When I went to the gynecologist a few years ago and was dismissed I knew something was wrong. I mean I just had some things that just weren’t normal with my body. My menstrual cycle was pretty regular but could be really heavy at times. So when I went to the appointment I knew I had to get answers. Well, I was not happy with the treatment that I got. That in turn turned into me not going to the gynecologist for years until recently. But I still felt like maybe something wasn’t right. I’m not going to lie I thought I was probably just overreacting and that my body was changing due to age.
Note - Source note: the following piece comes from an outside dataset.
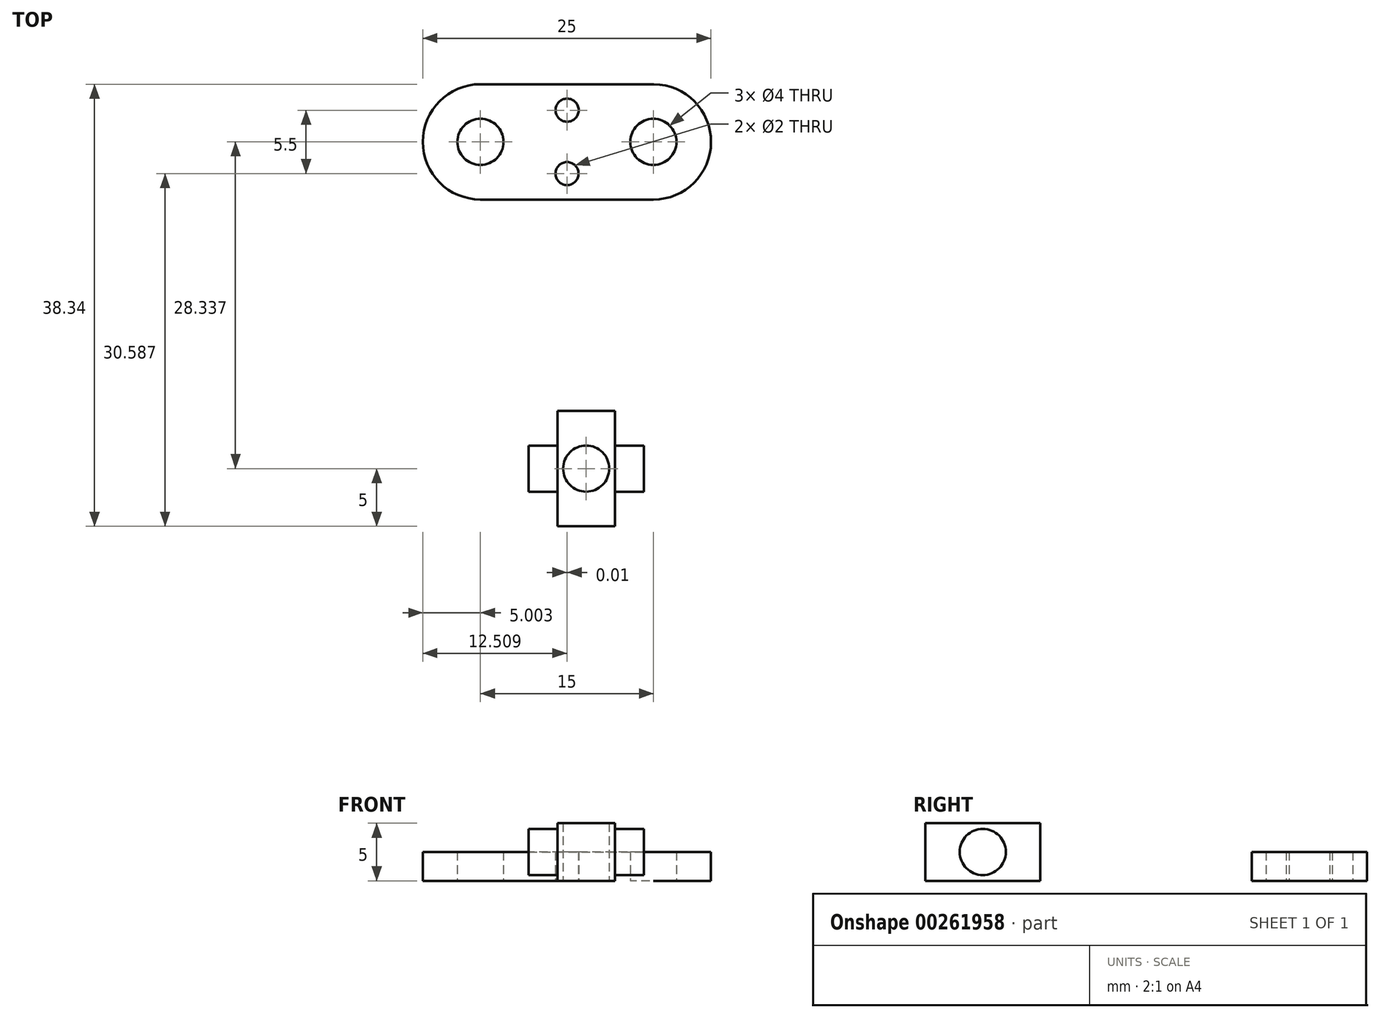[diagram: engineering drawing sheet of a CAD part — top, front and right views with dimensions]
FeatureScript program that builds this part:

I went to the gynecologist a few weeks back. I posted about my visit here. Well at the end of that visit I was told that I needed to get an ultrasound on my uterus because it was enlarged. She was also concerned about the amount of bleeding I was doing. I explained to her that I can pretty much go through an ultra tampon within an hour for at least three days. So we scheduled the ultrasound. I went the following week. This past Monday I got the results.. I found out that I have three fibroids. (Fibroids are abnormal growths on or in a woman’s uterus. Among the many available options, a fibroid treatment without surgery can be opted to treat this particular condition). In my case, the one the doctor is most concerned about is the one inside my uterus. It is half the size of my uterus. It is ten centimeters and the fibroid is four centimeters. She basically told me that if I had wanted to have kids with the position of the fibroid that it would be very difficult. In my head, I am relieved that I am done having kids. I am glad that I had my kids earlier in life because trying to do it now would be a struggle. I wouldn’t be able to carry a child to term. So thank goodness I already have my babies.
Now I am faced with making a decision with what to do about them. I have been given three different options. All of them are surgeries but they range from minimally invasive to extremely invasive. Which no matter how I chalk it up means I will be down for a few days. Now I am wondering if had I kept pursuing what I wasn’t right would I have to face these three options at all. I guess I will never know.